EXTRACTED TEXT
-- start --
The American Battle Monuments Commission
It was on September 13, 1944, when units of the 30th Infantry
Division, of the US 1st Army, marched through Margraten, east from Maastricht,
Holland, and headed for the Ruhr area. On this day, a four-year occupation by
the Germans ended for the people in the south of Holland. During the fierce battles,
a lot of American boys got killed. It was necessary to find a final resting-place
in the area for these men. Near Margraten a cemetery was furnished where the first
men were brought in on November the 10th, 1944. Not only the men that were killed in
the Ruhr area, also the men who lost their life during Operation Market-Garden were
buried here. When the 'Battle of the Bulge' broke out a month after the cemetery was
in operation, a lot of American's were brought to Margraten. The 26 hectares was
filled with the sorry sight of wooden crosses with the names of victims who fought
a battle that would free Europe from Hitler's Third Reich.
The Dutch government gave the ground to the American Battle
Monuments Commission in loan indefinitely (ABMC). This organization, founded
in 1923 and operating independent in service for the American government, is
responsible for remembrance of the killed American's on foreign soil. The ABMC
designs monuments, memorials and cemeteries. For Margraten, the architects Shepley,
Bullfinch, Richardson & Abbott, from Boston, Massachusetts were invited to design the
monuments and the cemetery. The bronze sculpture was designed by Joseph Kiselewski
from New York (see picture above). Clarke, Rapuano and Halleran were responsible
for the landscape and garden layout.
-- end --
RECORD LIST
-- start --
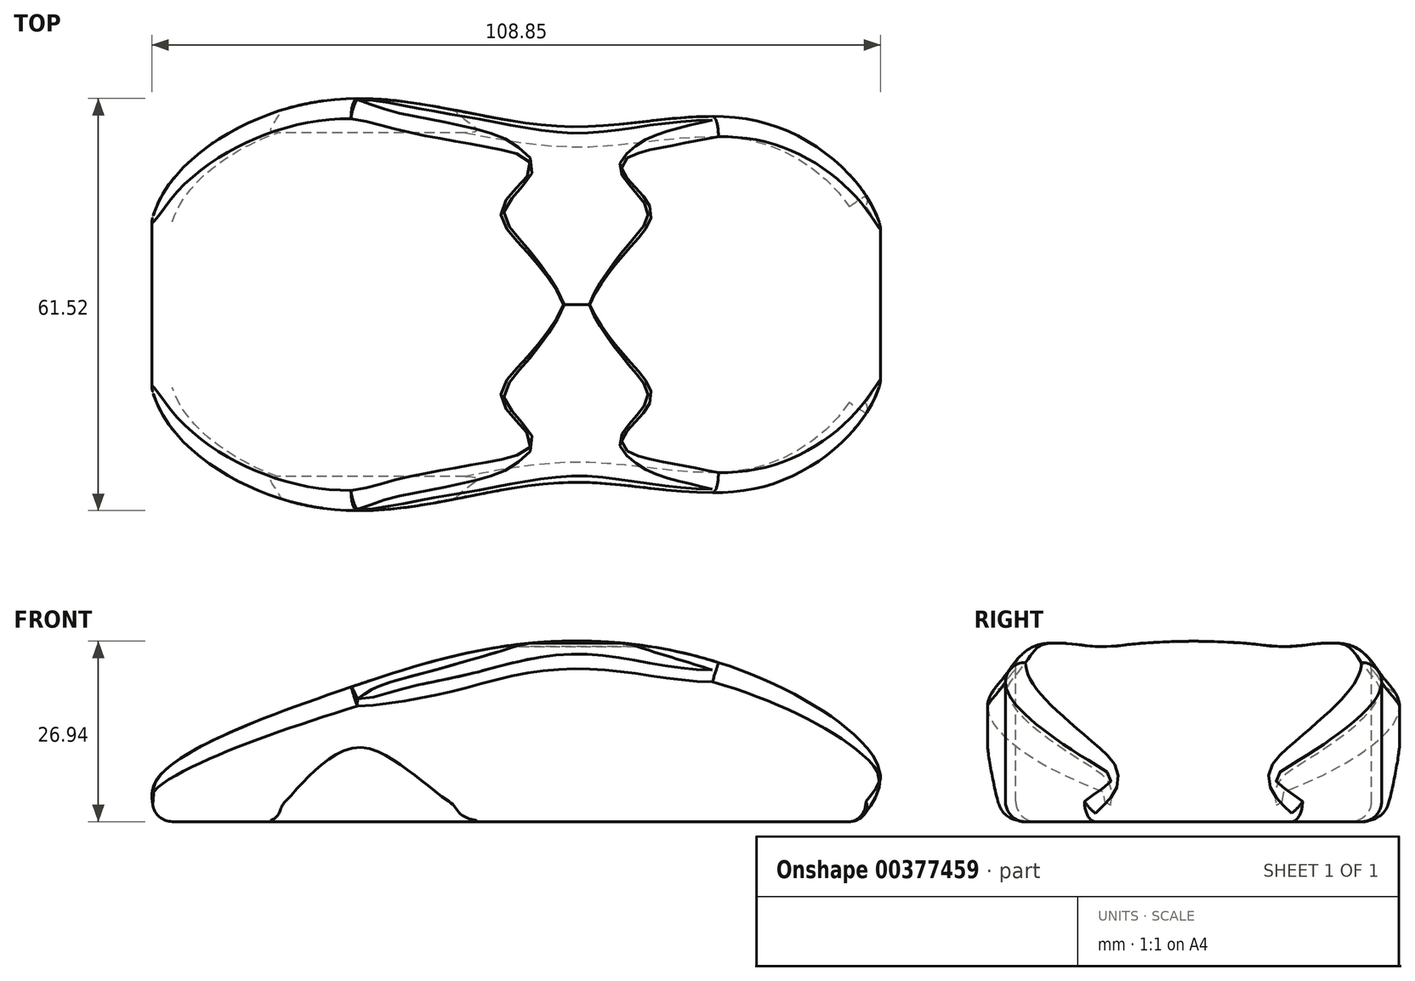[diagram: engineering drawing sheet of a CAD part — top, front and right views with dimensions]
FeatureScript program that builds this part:
annotation { "Feature Type Name" : "Feature", "Feature Type Description" : "" }
export const myFeature = defineFeature(function(context is Context, id is Id, definition is map)
    precondition{}
    {
        {
            var Q0;
            Q0=qCreatedBy(makeId("Front.planeOp"),FACE);
            var sketch = newSketch(context, id + "F0", { "sketchPlane" : qUnion([Q0])});
            skLineSegment(sketch, "E0", {"start": v(0, 0) * mm, "end": v(105, 0) * mm});
            skFitSpline(sketch, "E1", {"points": [v(0, 0) * mm, v(0, 6.18) * mm, v(27.7, 19.63) * mm, v(55.31, 26.6) * mm, v(86.9, 22.75) * mm, v(108.02, 7.62) * mm, v(105, 0) * mm], "startDerivative": vector(-14.28, 68.26) * mm, "endDerivative": vector(-46.1, -63.17) * mm});
            skSolve(sketch);
        }
        {
            var Q0;
            Q0 = qSketchRegion(id + "F0", true);
            extrude(context, id + "F1", {"entities" : qUnion([Q0]), "depth" : 31 * mm, "hasSecondDirection" : true, "secondDirectionOppositeDirection" : true, "secondDirectionDepth" : 31 * mm});
        }
        {
            var Q0;
            Q0=qCreatedBy(makeId("Right.planeOp"),FACE);
            var sketch = newSketch(context, id + "F2", { "sketchPlane" : qUnion([Q0])});
            skFitSpline(sketch, "E2", {"points": [v(25.67, 0) * mm, v(29.49, 4.1) * mm, v(30.85, 17.35) * mm, v(28.3, 21.6) * mm, v(23.8, 26.18) * mm, v(14.54, 26.18) * mm, v(0, 26.94) * mm], "startDerivative": vector(63.8, 12.91) * mm, "endDerivative": vector(-136.88, 1.18) * mm});
            skLineSegment(sketch, "E3", {"start": v(25.67, 0) * mm, "end": v(31.7, 0) * mm});
            skLineSegment(sketch, "E4", {"start": v(31.7, 0) * mm, "end": v(31.7, 27.1) * mm});
            skFitSpline(sketch, "E5.MirrorCS", {"points": [v(-25.67, 0) * mm, v(-29.49, 4.1) * mm, v(-30.85, 17.35) * mm, v(-28.3, 21.6) * mm, v(-23.8, 26.18) * mm, v(-14.54, 26.18) * mm, v(0, 26.94) * mm], "startDerivative": vector(-63.8, 12.91) * mm, "endDerivative": vector(136.88, 1.18) * mm});
            skLineSegment(sketch, "E6.MirrorCS", {"start": v(-25.67, 0) * mm, "end": v(-31.7, 0) * mm});
            skLineSegment(sketch, "E7.MirrorCS", {"start": v(-31.7, 0) * mm, "end": v(-31.7, 27.1) * mm});
            skLineSegment(sketch, "E8", {"start": v(31.7, 27.1) * mm, "end": v(0, 27.5) * mm});
            skLineSegment(sketch, "E9", {"start": v(0, 27.5) * mm, "end": v(-31.7, 27.1) * mm});
            skSolve(sketch);
        }
        {
            var Q0;
            Q0 = qSketchRegion(id + "F2", true);
            extrude(context, id + "F3", {"entities" : qUnion([Q0]), "operationType" : NewBodyOperationType.REMOVE, "endBound" : BoundingType.THROUGH_ALL, "depth" : 25 * mm, "hasSecondDirection" : true, "secondDirectionOppositeDirection" : true, "secondDirectionDepth" : 25 * mm});
        }
        {
            var Q0;
            Q0=qCreatedBy(makeId("Top.planeOp"),FACE);
            var sketch = newSketch(context, id + "F4", { "sketchPlane" : qUnion([Q0])});
            skFitSpline(sketch, "E10", {"points": [v(-1.1, 9.13) * mm, v(16.87, 28.41) * mm, v(39.53, 29.95) * mm, v(63.75, 26.55) * mm, v(91.22, 27.03) * mm, v(108.59, 9.66) * mm], "startDerivative": vector(0, 137.15) * mm, "endDerivative": vector(15.3, -114.8) * mm});
            skLineSegment(sketch, "E11", {"start": v(-1.1, 9.13) * mm, "end": v(-1.1, 31.74) * mm});
            skLineSegment(sketch, "E12", {"start": v(-1.1, 31.74) * mm, "end": v(109.64, 31.74) * mm});
            skLineSegment(sketch, "E13", {"start": v(109.64, 31.74) * mm, "end": v(108.59, 9.66) * mm});
            skLineSegment(sketch, "E14.MirrorCS", {"start": v(-1.1, -9.13) * mm, "end": v(-1.1, -31.74) * mm});
            skFitSpline(sketch, "E15.MirrorCS", {"points": [v(-1.1, -9.13) * mm, v(16.87, -28.41) * mm, v(39.53, -29.95) * mm, v(63.75, -26.55) * mm, v(91.22, -27.03) * mm, v(108.59, -9.66) * mm], "startDerivative": vector(0, -137.15) * mm, "endDerivative": vector(15.3, 114.8) * mm});
            skLineSegment(sketch, "E16.MirrorCS", {"start": v(109.64, -31.74) * mm, "end": v(108.59, -9.66) * mm});
            skLineSegment(sketch, "E17.MirrorCS", {"start": v(-1.1, -31.74) * mm, "end": v(109.64, -31.74) * mm});
            skSolve(sketch);
        }
        {
            var Q0;
            Q0 = qSketchRegion(id + "F4", true);
            extrude(context, id + "F5", {"entities" : qUnion([Q0]), "operationType" : NewBodyOperationType.REMOVE, "endBound" : BoundingType.THROUGH_ALL, "oppositeDirection" : true, "depth" : 25 * mm, "hasSecondDirection" : true, "secondDirectionOppositeDirection" : false, "secondDirectionDepth" : 25 * mm});
        }
        {
            var Q0;
            Q0=makeQuery(id+"F3.boolean.opBoolean","SPLIT",FACE,{"disambiguationData":[OD(0.0)],"derivedFrom":makeQuery(id+"F1.opExtrude","SWEPT_FACE",FACE,{"disambiguationData":[OSD([sQuery(id+"F0.wireOp",EDGE,"E1")])]})});
            var Q1;
            Q1=makeQuery(id+"F3.boolean.opBoolean","SPLIT",FACE,{"disambiguationData":[OD(1.0)],"derivedFrom":makeQuery(id+"F1.opExtrude","SWEPT_FACE",FACE,{"disambiguationData":[OSD([sQuery(id+"F0.wireOp",EDGE,"E1")])]})});
            var Q2;
            Q2=makeQuery(id+"F5.boolean.opBoolean","INTERSECT",EDGE,{"disambiguationData":[OD(0.0)],"derivedFrom":[makeQuery(id+"F1.opExtrude","SWEPT_FACE",FACE,{"disambiguationData":[OSD([sQuery(id+"F0.wireOp",EDGE,"E0")])]}),makeQuery(id+"F5.opExtrude","SWEPT_FACE",FACE,{"disambiguationData":[OSD([sQuery(id+"F4.wireOp",EDGE,"E10")])]})]});
            var Q3;
            Q3=makeQuery(id+"F5.boolean.opBoolean","INTERSECT",EDGE,{"disambiguationData":[OD(0.0)],"derivedFrom":[makeQuery(id+"F1.opExtrude","SWEPT_FACE",FACE,{"disambiguationData":[OSD([sQuery(id+"F0.wireOp",EDGE,"E0")])]}),makeQuery(id+"F5.opExtrude","SWEPT_FACE",FACE,{"disambiguationData":[OSD([sQuery(id+"F4.wireOp",EDGE,"E15.MirrorCS")])]})]});
            var Q4;
            Q4=makeQuery(id+"F5.boolean.opBoolean","INTERSECT",EDGE,{"disambiguationData":[OD(1.0)],"derivedFrom":[makeQuery(id+"F1.opExtrude","SWEPT_FACE",FACE,{"disambiguationData":[OSD([sQuery(id+"F0.wireOp",EDGE,"E0")])]}),makeQuery(id+"F5.opExtrude","SWEPT_FACE",FACE,{"disambiguationData":[OSD([sQuery(id+"F4.wireOp",EDGE,"E15.MirrorCS")])]})]});
            var Q5;
            Q5=makeQuery(id+"F5.boolean.opBoolean","INTERSECT",EDGE,{"disambiguationData":[OD(1.0)],"derivedFrom":[makeQuery(id+"F1.opExtrude","SWEPT_FACE",FACE,{"disambiguationData":[OSD([sQuery(id+"F0.wireOp",EDGE,"E0")])]}),makeQuery(id+"F5.opExtrude","SWEPT_FACE",FACE,{"disambiguationData":[OSD([sQuery(id+"F4.wireOp",EDGE,"E10")])]})]});
            var Q6;
            Q6=makeQuery(id+"F5.boolean.opBoolean","INTERSECT",EDGE,{"derivedFrom":[makeQuery(id+"F3.boolean.opBoolean","COPY",FACE,{"disambiguationData":[TD([makeQuery(id+"F3.opExtrude","SWEPT_FACE",FACE,{"disambiguationData":[OSD([sQuery(id+"F2.wireOp",EDGE,"E2")])]})])],"derivedFrom":makeQuery(id+"F3.opExtrude","SWEPT_FACE",FACE,{"disambiguationData":[OSD([sQuery(id+"F2.wireOp",EDGE,"E5.MirrorCS")])]})}),makeQuery(id+"F5.opExtrude","SWEPT_FACE",FACE,{"disambiguationData":[OSD([sQuery(id+"F4.wireOp",EDGE,"E15.MirrorCS")])]})]});
            var Q7;
            Q7=makeQuery(id+"F5.boolean.opBoolean","INTERSECT",EDGE,{"derivedFrom":[makeQuery(id+"F3.boolean.opBoolean","COPY",FACE,{"disambiguationData":[TD([makeQuery(id+"F3.opExtrude","SWEPT_FACE",FACE,{"disambiguationData":[OSD([sQuery(id+"F2.wireOp",EDGE,"E5.MirrorCS")])]})])],"derivedFrom":makeQuery(id+"F3.opExtrude","SWEPT_FACE",FACE,{"disambiguationData":[OSD([sQuery(id+"F2.wireOp",EDGE,"E2")])]})}),makeQuery(id+"F5.opExtrude","SWEPT_FACE",FACE,{"disambiguationData":[OSD([sQuery(id+"F4.wireOp",EDGE,"E10")])]})]});
            fillet(context, id + "F6", {"entities" : qUnion([Q0, Q1, Q2, Q3, Q4, Q5, Q6, Q7]), "radius" : 3 * mm, "tangentPropagation" : true, "allowEdgeOverflow" : false});
        }
    });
-- end --
OBJECTIVES
1. Edit the Margraten cemetery text, starting at "The Dutch government" and ending at "and garden layout.", so that "bronze" is replaced by "marble".
2. Write out the lines of the entries starting at the first one and ending at the line that contains "export const myFeature", both included, but leave out the pictures.
The entries have no connection to the Margraten cemetery text.

ANSWERS PROVIDED
1.
The Dutch government gave the ground to the American Battle
Monuments Commission in loan indefinitely (ABMC). This organization, founded
in 1923 and operating independent in service for the American government, is
responsible for remembrance of the killed American's on foreign soil. The ABMC
designs monuments, memorials and cemeteries. For Margraten, the architects Shepley,
Bullfinch, Richardson & Abbott, from Boston, Massachusetts were invited to design the
monuments and the cemetery. The marble sculpture was designed by Joseph Kiselewski
from New York (see picture above). Clarke, Rapuano and Halleran were responsible
for the landscape and garden layout.

2.
[diagram: engineering drawing sheet of a CAD part — top, front and right views with dimensions]
FeatureScript program that builds this part:
annotation { "Feature Type Name" : "Feature", "Feature Type Description" : "" }
export const myFeature = defineFeature(function(context is Context, id is Id, definition is map)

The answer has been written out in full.